* [CONSIGNE 1] Recopiez toutes les lignes données après l'extrait en remplaçant "Newsletter" par "Infobrief", sans rien changer d'autre. N'incluez pas les images dans votre réponse.

* [EXTRAIT CITÉ]
Depuis que j'ai découvert l'opuscule de Philippe Borrell sur Spinoza, disponible à la page des téléchargements, je ne cesse de trouver de nouveaux trésors de synthèse qui me font voir la doctrine de Spinoza sous un angle nouveau. J'éprouve aussi une grande admiration pour l'éloquence de cet homme (à seulement 21 ans).
J'aimerais discuter avec vous le passage sur les passions dans le chapitre I, partie 4b (p. 14). L'auteur y soutient que les passions sont de pures coïncidences :
Philippe Borrell a écrit :Ma santé, bonne ou mauvaise, engendre mes passions. Jusqu’à présent il ne paraît pas que cela puisse être. Cela ne serait jamais si je tenais ma santé pour ce qu’elle est : pour un état de mon corps. Mais en même temps que j’éprouve telle sensation organique, je vois telle personne, je me livre à telle occupation. Ce sont là de pures coïncidences. Malgré tout, je veux raisonner sur ces faits où il n’y a nulle raison, et je dis que cette occupation, que cette personne sont cause de ma joie ou de ma tristesse : je dis alors que je les aime ou que je les hais.

* [CONSIGNE 2] Selon l'extrait, où se trouve le passage sur les passions dans l'opuscule de Philippe Borrell ?

* [DONNÉES FOURNIES]
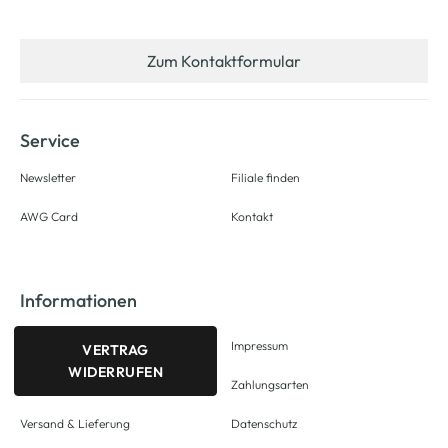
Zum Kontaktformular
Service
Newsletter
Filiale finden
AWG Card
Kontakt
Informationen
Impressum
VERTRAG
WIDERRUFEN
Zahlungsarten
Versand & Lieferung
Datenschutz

* [CORRIGÉ 1]
Zum Kontaktformular
Service
Infobrief
Filiale finden
AWG Card
Kontakt
Informationen
Impressum
VERTRAG
WIDERRUFEN
Zahlungsarten
Versand & Lieferung
Datenschutz

* [CORRIGÉ 2] Dans le chapitre I, partie 4b, à la page 14.